Hotel experts know how to attract guests, engage the senses, and deliver great guest experiences. It’s no accident that senior and assisted living providers who offer excellent care in an environment that’s inspiring and cost-effective, tend to outperform other communities.
Here are 10 lessons we learned from the Hospitality industry that can help you out-market the competition and improve the likelihood of success for your next Senior or Assisted Living project:
- Locate in an Active Area. Seniors aren’t looking to move into an assistance facility and then drop out of life. Quite the opposite—they want to stay physically and mentally active and vibrant for as long as possible. Instead of locating your facility in a residential neighborhood or on a quiet street, consider locating near downtown, a college campus, YMCA, or popular coffee house. This allows residents to feel like they are still part of their community, and not on the inside looking out at life passing them by. Some of the busiest hotels in the world are surrounded by restaurants, art centers, and athletic facilities.
- Deliver Privacy and Dignity. Living quarters should include private bathrooms, accessible showers, sound-dampening doors, and quality finishes and fixtures. These are the basics to help give your residents a safe, secure, dignified daily experience. Ever see an upscale hotel with community bathrooms? Us either.
- Make it Homey. Instead of using soulless commercial products, use those commonly used in hotels and upscale homes. For example, consider luxury vinyl, plank, or slate flooring instead of dated vinyl composite tile. Choose residential-style furniture with arms to assist with lifting, and removable cushions for easy cleaning. Provide counter seating in lieu of community tables to add to the feeling of home. Boutique hotels and bed-and-breakfast destinations have used this tactic to great advantage.
- Incorporate Wellness Elements On and Off Campus. Having exercise and dietary programs on site is a given, however, there may be limits to what you can offer due to space and staffing limitations. To augment your wellness programs, create strategic partnerships with local fitness, yoga, spa, nutrition, and healthy living providers so your residents have access to these services, even if you don’t offer them on campus. Active travelers seek out hotels with workout amenities, and active seniors will do the same when they consider assisted living facilities.

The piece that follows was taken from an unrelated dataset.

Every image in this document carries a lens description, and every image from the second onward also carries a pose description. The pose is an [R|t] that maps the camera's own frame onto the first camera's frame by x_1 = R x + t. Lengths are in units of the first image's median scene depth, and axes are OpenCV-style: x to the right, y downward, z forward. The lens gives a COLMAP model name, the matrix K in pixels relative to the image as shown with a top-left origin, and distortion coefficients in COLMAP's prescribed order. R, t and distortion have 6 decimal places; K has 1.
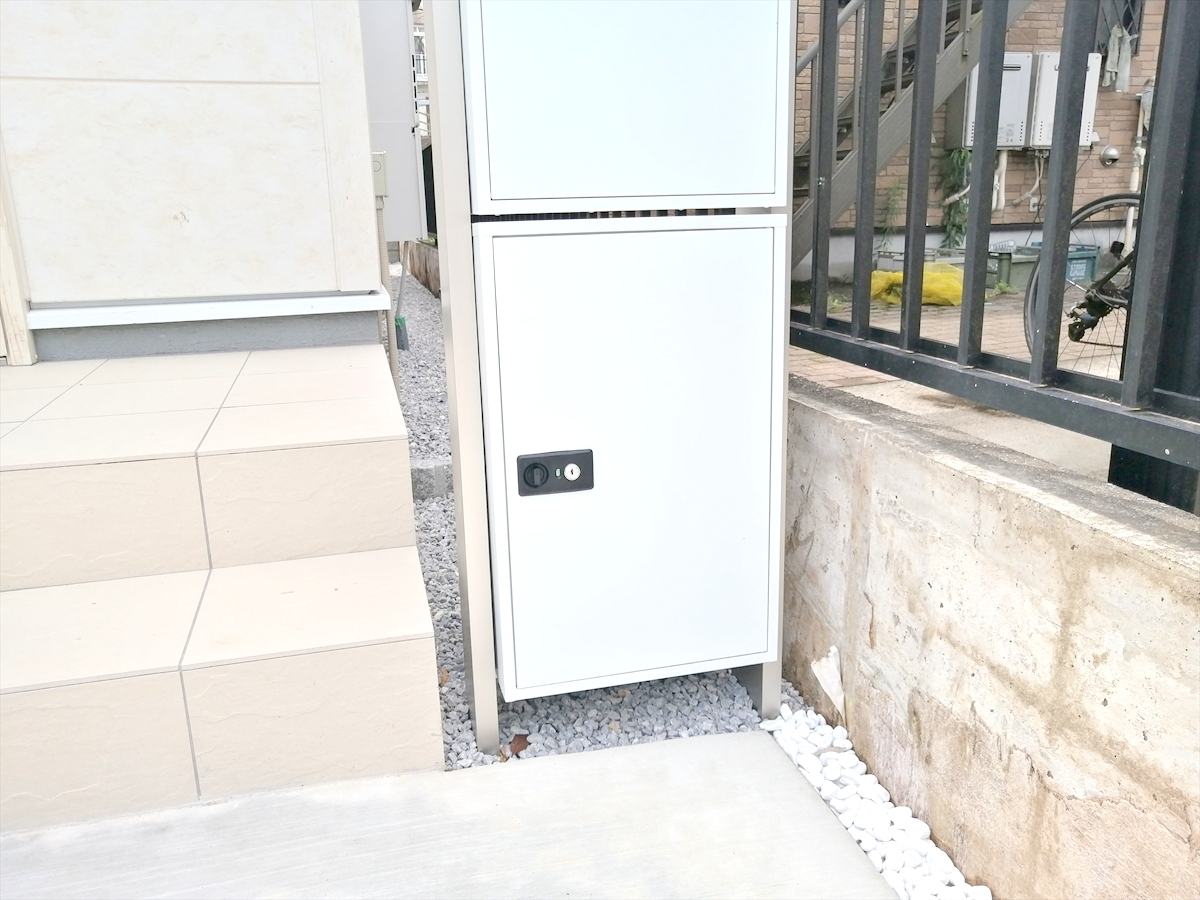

- Anticipate the Demands of Tomorrow’s Customer. Keep up on the trends important to your senior and assisted living customers of tomorrow. For example, many older Americans are selling their homes and moving into studio apartments. Hit those hot buttons on your campus with clean, modern designs, and an array of small luxuries, particularly those that enhance a sense of community among your residents. There’s a reason there are so many hotel brands—each strives to carve out its own niche and appeal to the ever-evolving demands of travelers.
- Take Advantage of Technology. Emerging technology can help seniors who are less mobile and stable retain independence. Voice technology, for example, can allow your residents to open blinds, turn on televisions and lights, or access information. Wireless pendants activate phones in case of falls. Health monitoring and medication management devices make it possible for people to live longer and less restrictively. Many of these technologies are now on their second and third generations, and have become very cost effective to incorporate in your campus designs. Hotels are a veritable “science lab” for technology—take advantage of their research and findings to improve your facility design.
- Think ‘Resident-Centered’ Designs. There was a time when senior and assisted living facilities were designed more like hospitals than residences. That doesn’t fly with today’s discerning clients. Today, successful operators focus on providing a functional, resident-centered experience that encourage community, active lifestyles, and personal growth through neighborhood-like settings. Hotels incorporate coffee shops, restaurants, and stores into their very essence—either inside the facility or in the surrounding neighborhood. It’s just like individuals do when they select a place to live. Your senior facility can benefit from this strategy as well.
- Go Green. Sustainable design concepts used in hotels and other commercial buildings work well in senior and assisted living communities. Daylighting, improved air quality, energy and water conservation, gardens, and water features enhance the daily experiences of your clients while also being earth-friendly. Consider a “green where it makes sense,” approach, and target a 3-5 year energy payback timeframe.
- Flexible Dining Hits the Spot. Create a variety of dining spaces, like today’s restaurants. Counter seating, group seating, private dining rooms for when families visit, smaller tables…you get the idea! Hotels offer a variety of soft and hard seating, low, comfy chairs, along with higher, bistro-type seating to appeal to a broad spectrum of travelers, some of whom may be tired and looking to relax, while others are full of energy and looking to socialize.
- Welcome to the Neighborhoods. Instead of designing senior living communities with long, dark hallways or maximizing units in double-loaded corridors, create defined neighborhoods within the building. For most people, this is a much more comfortable, family-oriented way of living. Neighborhoods can be defined by colors, theming, artwork, common interests, etc. Public spaces in hotels have undergone a great transformation in recent years. Instead of low ceilings and cramped surroundings, design has taken ceilings up, spaces out, and afforded plenty of open, friendly spaces for commiserating.
Consolidated Construction infuses these lessons learned into every assisted living community we build to help you out-market the competition, operate more efficiently, fill census, and deliver outstanding care to your residents.